Die Radeberger Gruppe hat Dom-Kölsch übernommen und damit die sechste Kölsch-Marke unter das Dach des Frankfurter Getränke-Unternehmens geholt. Über den Kaufpreis wurde Stillschweigen vereinbart. Dom soll nicht vom Markt verschwinden. „Die Marke passt gut in unser Sortiment“, sagt David Meisser, Sprecher vom „Haus Kölscher Brautradition“. Die Gesellschaft mit Sitz an der Bergisch Gladbacher Straße in Mülheim ist als Kölner Radeberger-Standort bislang für das Brauen und den Vertrieb der Marken Sion, Gilden, Küppers, Sester und Peters zuständig. Nun holt sie auch Dom zurück in die Stadt. Dom-Kölsch wird zurzeit im Wiehl gebraut. An der Rezeptur werde sich nach dem Wechsel nichts ändern, so Meisser.

Für Branchenkenner ist die Übernahme von Dom keine Überraschung. In den vergangenen zehn Jahren ist aus einem großen, börsennotierten Konkurrenten der führenden Kölsch-Marken ein kleines Vertriebsunternehmen geworden, das sein Bier als Lohnbrau bei Erzquell im Oberbergischen produzieren ließ. Im Jahr 2002 hatte Dom die große Küppers-Brauerei in Bayenthal gekauft, doch die Expansion führte nicht zum Erfolg.
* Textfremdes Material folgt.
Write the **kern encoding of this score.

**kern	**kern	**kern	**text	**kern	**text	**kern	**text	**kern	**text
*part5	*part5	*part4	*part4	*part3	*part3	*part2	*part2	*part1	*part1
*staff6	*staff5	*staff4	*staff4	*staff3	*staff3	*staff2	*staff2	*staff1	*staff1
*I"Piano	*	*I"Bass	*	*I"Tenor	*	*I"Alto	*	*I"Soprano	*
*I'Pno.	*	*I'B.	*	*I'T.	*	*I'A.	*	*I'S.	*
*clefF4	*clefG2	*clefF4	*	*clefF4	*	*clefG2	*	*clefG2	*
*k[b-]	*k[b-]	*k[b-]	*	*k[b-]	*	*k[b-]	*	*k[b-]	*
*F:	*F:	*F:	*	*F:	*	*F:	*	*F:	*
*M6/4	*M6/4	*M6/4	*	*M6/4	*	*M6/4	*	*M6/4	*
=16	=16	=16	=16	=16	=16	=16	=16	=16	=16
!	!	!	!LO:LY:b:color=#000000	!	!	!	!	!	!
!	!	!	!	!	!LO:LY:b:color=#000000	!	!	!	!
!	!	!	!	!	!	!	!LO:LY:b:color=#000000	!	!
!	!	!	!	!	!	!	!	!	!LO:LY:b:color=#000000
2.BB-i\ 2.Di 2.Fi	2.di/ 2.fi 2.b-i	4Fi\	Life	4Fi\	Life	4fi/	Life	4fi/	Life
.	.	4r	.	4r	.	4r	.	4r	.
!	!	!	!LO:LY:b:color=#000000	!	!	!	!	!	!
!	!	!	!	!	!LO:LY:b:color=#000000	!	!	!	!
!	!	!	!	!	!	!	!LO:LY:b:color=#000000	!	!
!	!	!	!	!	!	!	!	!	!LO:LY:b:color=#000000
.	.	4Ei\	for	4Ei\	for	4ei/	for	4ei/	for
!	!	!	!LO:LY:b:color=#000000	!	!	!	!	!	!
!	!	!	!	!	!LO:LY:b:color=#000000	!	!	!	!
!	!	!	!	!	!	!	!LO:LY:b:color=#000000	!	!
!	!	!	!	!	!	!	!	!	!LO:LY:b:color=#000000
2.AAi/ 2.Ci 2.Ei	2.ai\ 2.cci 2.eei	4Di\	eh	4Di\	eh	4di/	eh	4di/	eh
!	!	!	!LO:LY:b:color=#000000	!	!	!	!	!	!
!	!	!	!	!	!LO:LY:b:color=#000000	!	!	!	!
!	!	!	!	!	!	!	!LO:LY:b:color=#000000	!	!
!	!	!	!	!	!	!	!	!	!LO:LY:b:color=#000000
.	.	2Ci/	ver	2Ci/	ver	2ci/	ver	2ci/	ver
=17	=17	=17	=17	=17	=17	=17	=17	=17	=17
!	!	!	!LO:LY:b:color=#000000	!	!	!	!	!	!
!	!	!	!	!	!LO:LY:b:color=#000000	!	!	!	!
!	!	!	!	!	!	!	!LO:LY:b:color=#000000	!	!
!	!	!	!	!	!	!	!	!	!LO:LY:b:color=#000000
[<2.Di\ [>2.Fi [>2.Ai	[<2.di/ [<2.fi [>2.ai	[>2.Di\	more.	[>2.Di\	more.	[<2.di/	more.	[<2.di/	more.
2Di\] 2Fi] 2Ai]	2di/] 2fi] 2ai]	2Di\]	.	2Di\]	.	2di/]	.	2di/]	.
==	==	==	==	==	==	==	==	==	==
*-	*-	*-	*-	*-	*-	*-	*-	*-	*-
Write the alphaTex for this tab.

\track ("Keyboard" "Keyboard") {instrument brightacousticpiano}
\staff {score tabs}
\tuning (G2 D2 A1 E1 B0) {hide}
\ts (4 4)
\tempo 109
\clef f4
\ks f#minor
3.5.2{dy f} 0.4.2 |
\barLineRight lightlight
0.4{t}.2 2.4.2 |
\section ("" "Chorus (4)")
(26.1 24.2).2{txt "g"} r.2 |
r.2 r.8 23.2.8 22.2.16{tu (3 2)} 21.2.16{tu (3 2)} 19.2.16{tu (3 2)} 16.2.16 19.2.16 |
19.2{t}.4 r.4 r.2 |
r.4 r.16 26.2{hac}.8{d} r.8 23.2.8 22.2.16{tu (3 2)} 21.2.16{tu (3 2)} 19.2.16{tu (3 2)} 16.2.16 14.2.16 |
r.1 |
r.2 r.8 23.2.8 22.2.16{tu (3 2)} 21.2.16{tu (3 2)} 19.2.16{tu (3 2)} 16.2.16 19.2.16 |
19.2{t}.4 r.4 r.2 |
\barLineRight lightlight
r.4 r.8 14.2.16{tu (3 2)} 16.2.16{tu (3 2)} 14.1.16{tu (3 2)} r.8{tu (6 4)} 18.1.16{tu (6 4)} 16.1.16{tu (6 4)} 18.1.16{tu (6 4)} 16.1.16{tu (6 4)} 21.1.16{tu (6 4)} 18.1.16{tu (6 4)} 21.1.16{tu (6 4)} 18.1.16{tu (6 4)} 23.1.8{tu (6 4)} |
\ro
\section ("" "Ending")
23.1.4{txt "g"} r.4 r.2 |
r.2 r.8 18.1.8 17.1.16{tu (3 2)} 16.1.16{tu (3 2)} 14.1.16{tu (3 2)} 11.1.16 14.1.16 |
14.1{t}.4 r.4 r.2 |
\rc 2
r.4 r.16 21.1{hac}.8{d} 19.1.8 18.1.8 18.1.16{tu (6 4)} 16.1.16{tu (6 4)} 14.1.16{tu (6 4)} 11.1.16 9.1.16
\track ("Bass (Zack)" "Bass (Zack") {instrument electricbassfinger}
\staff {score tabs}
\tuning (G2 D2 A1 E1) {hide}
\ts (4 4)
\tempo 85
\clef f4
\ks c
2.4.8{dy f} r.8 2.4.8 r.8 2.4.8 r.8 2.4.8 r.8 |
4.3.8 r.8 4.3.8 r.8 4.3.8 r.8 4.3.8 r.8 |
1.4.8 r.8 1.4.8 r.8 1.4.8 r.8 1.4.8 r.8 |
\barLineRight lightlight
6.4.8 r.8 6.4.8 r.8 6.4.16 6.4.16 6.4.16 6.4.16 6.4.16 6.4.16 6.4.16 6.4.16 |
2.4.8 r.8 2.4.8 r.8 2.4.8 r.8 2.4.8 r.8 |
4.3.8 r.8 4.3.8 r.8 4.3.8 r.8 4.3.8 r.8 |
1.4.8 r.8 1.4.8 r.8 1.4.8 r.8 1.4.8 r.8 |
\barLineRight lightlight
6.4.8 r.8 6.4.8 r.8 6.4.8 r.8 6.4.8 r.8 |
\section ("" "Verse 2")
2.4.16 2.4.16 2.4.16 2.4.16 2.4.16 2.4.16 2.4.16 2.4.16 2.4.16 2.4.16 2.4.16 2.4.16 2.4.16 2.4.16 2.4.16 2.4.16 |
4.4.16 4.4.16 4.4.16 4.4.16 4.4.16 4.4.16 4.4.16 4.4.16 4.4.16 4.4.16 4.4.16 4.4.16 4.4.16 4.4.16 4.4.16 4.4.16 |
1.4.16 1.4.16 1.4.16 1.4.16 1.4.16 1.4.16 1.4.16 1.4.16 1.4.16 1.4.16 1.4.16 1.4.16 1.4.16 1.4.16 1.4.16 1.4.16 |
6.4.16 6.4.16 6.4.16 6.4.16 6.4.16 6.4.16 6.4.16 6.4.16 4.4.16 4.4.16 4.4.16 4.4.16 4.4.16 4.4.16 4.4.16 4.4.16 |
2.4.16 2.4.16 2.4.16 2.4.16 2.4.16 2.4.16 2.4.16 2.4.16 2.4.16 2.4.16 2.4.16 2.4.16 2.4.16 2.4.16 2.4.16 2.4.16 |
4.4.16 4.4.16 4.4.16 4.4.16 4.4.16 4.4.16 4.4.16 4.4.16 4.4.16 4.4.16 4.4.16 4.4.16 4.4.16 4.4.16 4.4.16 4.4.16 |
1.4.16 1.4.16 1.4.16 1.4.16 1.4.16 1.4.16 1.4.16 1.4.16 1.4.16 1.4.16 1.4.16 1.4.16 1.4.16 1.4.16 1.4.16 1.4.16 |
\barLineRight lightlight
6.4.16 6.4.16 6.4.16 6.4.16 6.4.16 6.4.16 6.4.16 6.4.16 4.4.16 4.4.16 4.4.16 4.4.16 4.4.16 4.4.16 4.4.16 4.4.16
Das Areal wurde wieder verkauft, übrig blieb die „Dom Brauerei GmbH Produktion und Vertrieb“ in Porz – allerdings mit nicht wenigen interessanten gastronomischen Objekten. Dazu gehören der Gürzenich und die Sartory-Säle als Karnevalshochburgen, die Oper sowie das Scala-Theater, die Hotels Maritim und Wasserturm und die bekannten Lokale Klein Köln, der Eltzhof und das MTC. Auch im Rathaus-Restaurant Consilium wird Dom-Kölsch gezapft.

Radeberger schließt auf

Für das „Haus Kölscher Brautradition“ ist die Übernahme somit ein interessantes Geschäft, schließt der Kölner Radeberger-Ableger damit zu den Großen im Kölsch-Geschäft auf. Aus den genauen Hektoliterzahlen wird gerne ein Geheimnis gemacht. Die Nummer eins in Köln ist Reissdorf, dahinter streiten sich Früh, Gaffel und Radeberger um die Plätze. Besonders die Konkurrenz mit Gaffel ist spannend: Im „Haus Kölscher Brautradition“ zieht der umtriebige Georg Schäfer in der Geschäftsführung die Fäden. Er war bis zur Eskalation des Streits der Gaffel-Brüder Heinrich und Johannes Becker deren Marketing-Chef. Die Erfolgsstory von Gaffel war eng mit seinem Namen verknüpft. Trotzdem wurde er offenbar ein Opfer im Bruderzwist. Seitdem Schäfer für den Gaffel-Konkurrenten Radeberger arbeitet, geht es dort dem Anschein nach vor allem mit Sion bergauf – durchaus zulasten von Gaffel. So verlor die Privatbrauerei zuletzt den Tanzbrunnen sowie den Zoo an die Radeberger-Gruppe und ihre Marke Sion.